TO DO |
Find the lines of the material below that include the string "inorganic", then copy each one.

EXCERPTED DATA |
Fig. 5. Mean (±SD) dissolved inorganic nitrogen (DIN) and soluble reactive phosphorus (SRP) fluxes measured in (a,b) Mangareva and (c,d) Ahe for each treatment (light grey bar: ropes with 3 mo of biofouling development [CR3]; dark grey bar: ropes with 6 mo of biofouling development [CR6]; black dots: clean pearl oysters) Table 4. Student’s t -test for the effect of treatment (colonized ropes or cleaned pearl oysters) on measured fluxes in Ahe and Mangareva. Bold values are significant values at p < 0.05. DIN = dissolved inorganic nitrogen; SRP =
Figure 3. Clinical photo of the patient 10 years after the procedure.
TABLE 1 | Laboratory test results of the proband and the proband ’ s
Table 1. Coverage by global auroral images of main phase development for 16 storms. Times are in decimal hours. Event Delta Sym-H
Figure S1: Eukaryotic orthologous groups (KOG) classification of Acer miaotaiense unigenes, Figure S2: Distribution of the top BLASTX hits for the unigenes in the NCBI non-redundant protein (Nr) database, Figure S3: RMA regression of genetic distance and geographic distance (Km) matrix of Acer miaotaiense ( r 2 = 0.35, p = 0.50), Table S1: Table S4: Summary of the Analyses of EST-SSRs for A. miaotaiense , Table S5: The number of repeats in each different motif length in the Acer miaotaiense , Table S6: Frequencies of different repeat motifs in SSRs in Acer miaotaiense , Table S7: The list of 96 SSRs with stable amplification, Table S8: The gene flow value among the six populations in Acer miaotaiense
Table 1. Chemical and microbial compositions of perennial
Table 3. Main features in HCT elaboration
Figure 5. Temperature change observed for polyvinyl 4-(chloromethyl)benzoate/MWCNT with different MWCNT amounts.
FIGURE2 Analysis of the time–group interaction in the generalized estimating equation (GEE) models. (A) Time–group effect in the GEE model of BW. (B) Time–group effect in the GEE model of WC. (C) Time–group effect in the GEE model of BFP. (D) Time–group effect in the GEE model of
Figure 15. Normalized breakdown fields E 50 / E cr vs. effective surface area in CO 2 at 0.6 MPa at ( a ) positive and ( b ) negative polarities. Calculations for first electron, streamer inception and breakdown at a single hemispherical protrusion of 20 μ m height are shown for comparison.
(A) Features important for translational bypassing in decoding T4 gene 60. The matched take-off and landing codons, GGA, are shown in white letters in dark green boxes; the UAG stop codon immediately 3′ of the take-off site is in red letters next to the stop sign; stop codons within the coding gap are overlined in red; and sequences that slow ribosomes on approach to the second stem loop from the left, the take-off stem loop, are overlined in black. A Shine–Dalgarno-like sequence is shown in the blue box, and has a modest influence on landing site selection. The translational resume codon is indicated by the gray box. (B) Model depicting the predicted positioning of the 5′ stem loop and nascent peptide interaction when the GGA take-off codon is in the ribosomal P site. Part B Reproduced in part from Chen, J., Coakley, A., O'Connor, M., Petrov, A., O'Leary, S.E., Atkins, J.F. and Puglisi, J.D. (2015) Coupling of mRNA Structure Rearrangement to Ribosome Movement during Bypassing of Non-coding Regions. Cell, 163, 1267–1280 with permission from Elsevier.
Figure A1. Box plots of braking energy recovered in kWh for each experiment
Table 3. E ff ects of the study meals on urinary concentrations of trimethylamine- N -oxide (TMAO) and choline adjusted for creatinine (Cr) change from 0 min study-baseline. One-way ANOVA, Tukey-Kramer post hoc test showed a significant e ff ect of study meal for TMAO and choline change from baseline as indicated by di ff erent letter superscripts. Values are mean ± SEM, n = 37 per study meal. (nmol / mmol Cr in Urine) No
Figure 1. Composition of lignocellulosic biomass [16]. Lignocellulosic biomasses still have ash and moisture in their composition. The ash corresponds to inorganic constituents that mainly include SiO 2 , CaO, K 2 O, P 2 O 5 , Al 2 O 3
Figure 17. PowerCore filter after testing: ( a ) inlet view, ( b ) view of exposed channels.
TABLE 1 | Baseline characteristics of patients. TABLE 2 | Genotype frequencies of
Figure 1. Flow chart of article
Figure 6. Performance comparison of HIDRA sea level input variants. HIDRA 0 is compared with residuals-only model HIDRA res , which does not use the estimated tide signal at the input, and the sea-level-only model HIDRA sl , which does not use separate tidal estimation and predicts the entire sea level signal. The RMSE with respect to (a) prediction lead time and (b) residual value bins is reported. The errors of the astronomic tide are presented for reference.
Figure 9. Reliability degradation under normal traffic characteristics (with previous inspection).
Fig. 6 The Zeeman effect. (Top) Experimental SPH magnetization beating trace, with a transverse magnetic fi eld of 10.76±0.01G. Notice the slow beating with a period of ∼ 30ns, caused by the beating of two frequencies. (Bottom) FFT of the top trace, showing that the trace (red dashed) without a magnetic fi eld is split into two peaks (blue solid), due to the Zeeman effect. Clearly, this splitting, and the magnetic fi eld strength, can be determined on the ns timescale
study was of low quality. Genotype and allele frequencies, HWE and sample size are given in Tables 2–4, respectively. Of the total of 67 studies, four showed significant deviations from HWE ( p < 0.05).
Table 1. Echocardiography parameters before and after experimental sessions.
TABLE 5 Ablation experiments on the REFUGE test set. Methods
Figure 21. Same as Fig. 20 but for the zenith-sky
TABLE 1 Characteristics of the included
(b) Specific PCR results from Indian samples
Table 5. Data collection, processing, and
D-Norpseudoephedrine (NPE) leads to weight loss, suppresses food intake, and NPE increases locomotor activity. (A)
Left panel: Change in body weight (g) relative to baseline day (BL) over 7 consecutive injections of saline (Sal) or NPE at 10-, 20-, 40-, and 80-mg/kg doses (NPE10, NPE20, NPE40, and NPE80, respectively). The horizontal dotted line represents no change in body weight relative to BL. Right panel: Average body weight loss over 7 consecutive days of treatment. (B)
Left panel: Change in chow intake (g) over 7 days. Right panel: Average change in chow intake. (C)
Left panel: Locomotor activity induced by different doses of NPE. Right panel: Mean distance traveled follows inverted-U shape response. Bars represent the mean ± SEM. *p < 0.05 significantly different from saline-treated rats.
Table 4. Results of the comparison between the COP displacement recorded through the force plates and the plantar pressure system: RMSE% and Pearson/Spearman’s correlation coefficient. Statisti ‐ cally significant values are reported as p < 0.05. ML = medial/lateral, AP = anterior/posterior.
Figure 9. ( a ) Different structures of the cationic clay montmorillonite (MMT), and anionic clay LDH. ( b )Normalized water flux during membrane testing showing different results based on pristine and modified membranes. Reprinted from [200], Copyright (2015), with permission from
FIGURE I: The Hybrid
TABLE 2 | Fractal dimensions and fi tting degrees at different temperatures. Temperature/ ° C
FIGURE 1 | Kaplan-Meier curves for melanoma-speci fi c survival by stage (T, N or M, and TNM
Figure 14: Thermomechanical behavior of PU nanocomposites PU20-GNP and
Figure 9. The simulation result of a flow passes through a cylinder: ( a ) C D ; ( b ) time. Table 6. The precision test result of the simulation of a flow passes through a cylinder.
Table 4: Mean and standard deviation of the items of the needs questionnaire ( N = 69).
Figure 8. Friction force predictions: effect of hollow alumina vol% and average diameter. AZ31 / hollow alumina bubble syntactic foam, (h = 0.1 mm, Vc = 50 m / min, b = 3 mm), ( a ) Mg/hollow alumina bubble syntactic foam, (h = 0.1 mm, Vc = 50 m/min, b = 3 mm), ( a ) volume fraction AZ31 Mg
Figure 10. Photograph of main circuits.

TASK RESULT |
Fig. 5. Mean (±SD) dissolved inorganic nitrogen (DIN) and soluble reactive phosphorus (SRP) fluxes measured in (a,b) Mangareva and (c,d) Ahe for each treatment (light grey bar: ropes with 3 mo of biofouling development [CR3]; dark grey bar: ropes with 6 mo of biofouling development [CR6]; black dots: clean pearl oysters) Table 4. Student’s t -test for the effect of treatment (colonized ropes or cleaned pearl oysters) on measured fluxes in Ahe and Mangareva. Bold values are significant values at p < 0.05. DIN = dissolved inorganic nitrogen; SRP =
Figure 1. Composition of lignocellulosic biomass [16]. Lignocellulosic biomasses still have ash and moisture in their composition. The ash corresponds to inorganic constituents that mainly include SiO 2 , CaO, K 2 O, P 2 O 5 , Al 2 O 3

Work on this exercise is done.